**Aim of the task:**
Change every "Jetzt lesen" to "Weiterlesen" in the entries below, then give all the lines again with nothing else altered.

○ ○ ○ ○ ○ ○ ○

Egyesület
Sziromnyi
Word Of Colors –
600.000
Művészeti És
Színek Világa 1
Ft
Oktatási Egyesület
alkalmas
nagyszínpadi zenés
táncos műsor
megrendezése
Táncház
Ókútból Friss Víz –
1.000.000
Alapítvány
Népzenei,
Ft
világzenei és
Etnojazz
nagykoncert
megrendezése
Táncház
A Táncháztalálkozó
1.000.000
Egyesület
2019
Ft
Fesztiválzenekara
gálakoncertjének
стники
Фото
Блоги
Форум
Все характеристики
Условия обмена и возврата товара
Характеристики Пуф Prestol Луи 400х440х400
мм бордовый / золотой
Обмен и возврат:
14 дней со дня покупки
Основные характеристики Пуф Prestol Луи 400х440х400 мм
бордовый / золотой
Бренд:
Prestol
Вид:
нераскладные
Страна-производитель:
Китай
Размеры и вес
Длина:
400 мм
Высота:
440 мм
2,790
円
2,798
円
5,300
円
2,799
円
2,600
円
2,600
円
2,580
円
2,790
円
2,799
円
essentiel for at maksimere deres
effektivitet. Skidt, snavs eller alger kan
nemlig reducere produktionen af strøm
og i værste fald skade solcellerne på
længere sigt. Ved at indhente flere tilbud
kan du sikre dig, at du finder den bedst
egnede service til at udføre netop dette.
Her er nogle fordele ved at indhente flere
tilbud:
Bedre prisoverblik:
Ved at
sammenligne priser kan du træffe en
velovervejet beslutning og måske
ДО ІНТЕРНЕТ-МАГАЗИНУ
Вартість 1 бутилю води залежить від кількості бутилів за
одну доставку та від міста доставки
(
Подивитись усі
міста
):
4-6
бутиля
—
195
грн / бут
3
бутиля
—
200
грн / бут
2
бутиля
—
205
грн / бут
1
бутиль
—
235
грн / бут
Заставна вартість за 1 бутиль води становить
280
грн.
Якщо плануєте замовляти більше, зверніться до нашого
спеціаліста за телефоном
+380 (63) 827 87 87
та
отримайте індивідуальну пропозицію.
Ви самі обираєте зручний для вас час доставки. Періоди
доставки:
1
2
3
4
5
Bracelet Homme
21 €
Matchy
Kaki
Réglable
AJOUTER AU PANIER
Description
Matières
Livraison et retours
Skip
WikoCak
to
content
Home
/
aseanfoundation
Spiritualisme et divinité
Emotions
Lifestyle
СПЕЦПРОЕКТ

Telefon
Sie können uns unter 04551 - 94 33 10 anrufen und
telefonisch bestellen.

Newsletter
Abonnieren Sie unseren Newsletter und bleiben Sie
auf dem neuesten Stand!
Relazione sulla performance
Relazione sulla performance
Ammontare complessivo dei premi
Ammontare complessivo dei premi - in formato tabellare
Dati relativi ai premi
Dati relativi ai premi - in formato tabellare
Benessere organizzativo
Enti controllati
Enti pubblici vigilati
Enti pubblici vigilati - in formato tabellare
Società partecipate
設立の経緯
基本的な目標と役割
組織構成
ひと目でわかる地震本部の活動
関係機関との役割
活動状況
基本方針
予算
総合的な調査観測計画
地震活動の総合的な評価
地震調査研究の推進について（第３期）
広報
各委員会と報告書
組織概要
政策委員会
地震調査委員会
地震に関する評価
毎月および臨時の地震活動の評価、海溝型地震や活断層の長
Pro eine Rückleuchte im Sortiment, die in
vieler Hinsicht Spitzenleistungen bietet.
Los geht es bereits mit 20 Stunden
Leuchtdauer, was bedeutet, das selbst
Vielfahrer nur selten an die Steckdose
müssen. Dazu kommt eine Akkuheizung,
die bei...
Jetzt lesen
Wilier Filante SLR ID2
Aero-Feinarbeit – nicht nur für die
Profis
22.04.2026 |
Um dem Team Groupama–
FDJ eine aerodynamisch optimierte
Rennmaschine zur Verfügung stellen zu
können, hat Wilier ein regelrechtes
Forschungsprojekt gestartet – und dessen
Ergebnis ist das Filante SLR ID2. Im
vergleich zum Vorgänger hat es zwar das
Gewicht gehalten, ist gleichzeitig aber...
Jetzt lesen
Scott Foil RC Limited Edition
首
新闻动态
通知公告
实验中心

○ ○ ○ ○ ○ ○ ○

**Result:**
Egyesület
Sziromnyi
Word Of Colors –
600.000
Művészeti És
Színek Világa 1
Ft
Oktatási Egyesület
alkalmas
nagyszínpadi zenés
táncos műsor
megrendezése
Táncház
Ókútból Friss Víz –
1.000.000
Alapítvány
Népzenei,
Ft
világzenei és
Etnojazz
nagykoncert
megrendezése
Táncház
A Táncháztalálkozó
1.000.000
Egyesület
2019
Ft
Fesztiválzenekara
gálakoncertjének
стники
Фото
Блоги
Форум
Все характеристики
Условия обмена и возврата товара
Характеристики Пуф Prestol Луи 400х440х400
мм бордовый / золотой
Обмен и возврат:
14 дней со дня покупки
Основные характеристики Пуф Prestol Луи 400х440х400 мм
бордовый / золотой
Бренд:
Prestol
Вид:
нераскладные
Страна-производитель:
Китай
Размеры и вес
Длина:
400 мм
Высота:
440 мм
2,790
円
2,798
円
5,300
円
2,799
円
2,600
円
2,600
円
2,580
円
2,790
円
2,799
円
essentiel for at maksimere deres
effektivitet. Skidt, snavs eller alger kan
nemlig reducere produktionen af strøm
og i værste fald skade solcellerne på
længere sigt. Ved at indhente flere tilbud
kan du sikre dig, at du finder den bedst
egnede service til at udføre netop dette.
Her er nogle fordele ved at indhente flere
tilbud:
Bedre prisoverblik:
Ved at
sammenligne priser kan du træffe en
velovervejet beslutning og måske
ДО ІНТЕРНЕТ-МАГАЗИНУ
Вартість 1 бутилю води залежить від кількості бутилів за
одну доставку та від міста доставки
(
Подивитись усі
міста
):
4-6
бутиля
—
195
грн / бут
3
бутиля
—
200
грн / бут
2
бутиля
—
205
грн / бут
1
бутиль
—
235
грн / бут
Заставна вартість за 1 бутиль води становить
280
грн.
Якщо плануєте замовляти більше, зверніться до нашого
спеціаліста за телефоном
+380 (63) 827 87 87
та
отримайте індивідуальну пропозицію.
Ви самі обираєте зручний для вас час доставки. Періоди
доставки:
1
2
3
4
5
Bracelet Homme
21 €
Matchy
Kaki
Réglable
AJOUTER AU PANIER
Description
Matières
Livraison et retours
Skip
WikoCak
to
content
Home
/
aseanfoundation
Spiritualisme et divinité
Emotions
Lifestyle
СПЕЦПРОЕКТ

Telefon
Sie können uns unter 04551 - 94 33 10 anrufen und
telefonisch bestellen.

Newsletter
Abonnieren Sie unseren Newsletter und bleiben Sie
auf dem neuesten Stand!
Relazione sulla performance
Relazione sulla performance
Ammontare complessivo dei premi
Ammontare complessivo dei premi - in formato tabellare
Dati relativi ai premi
Dati relativi ai premi - in formato tabellare
Benessere organizzativo
Enti controllati
Enti pubblici vigilati
Enti pubblici vigilati - in formato tabellare
Società partecipate
設立の経緯
基本的な目標と役割
組織構成
ひと目でわかる地震本部の活動
関係機関との役割
活動状況
基本方針
予算
総合的な調査観測計画
地震活動の総合的な評価
地震調査研究の推進について（第３期）
広報
各委員会と報告書
組織概要
政策委員会
地震調査委員会
地震に関する評価
毎月および臨時の地震活動の評価、海溝型地震や活断層の長
Pro eine Rückleuchte im Sortiment, die in
vieler Hinsicht Spitzenleistungen bietet.
Los geht es bereits mit 20 Stunden
Leuchtdauer, was bedeutet, das selbst
Vielfahrer nur selten an die Steckdose
müssen. Dazu kommt eine Akkuheizung,
die bei...
Weiterlesen
Wilier Filante SLR ID2
Aero-Feinarbeit – nicht nur für die
Profis
22.04.2026 |
Um dem Team Groupama–
FDJ eine aerodynamisch optimierte
Rennmaschine zur Verfügung stellen zu
können, hat Wilier ein regelrechtes
Forschungsprojekt gestartet – und dessen
Ergebnis ist das Filante SLR ID2. Im
vergleich zum Vorgänger hat es zwar das
Gewicht gehalten, ist gleichzeitig aber...
Weiterlesen
Scott Foil RC Limited Edition
首
新闻动态
通知公告
实验中心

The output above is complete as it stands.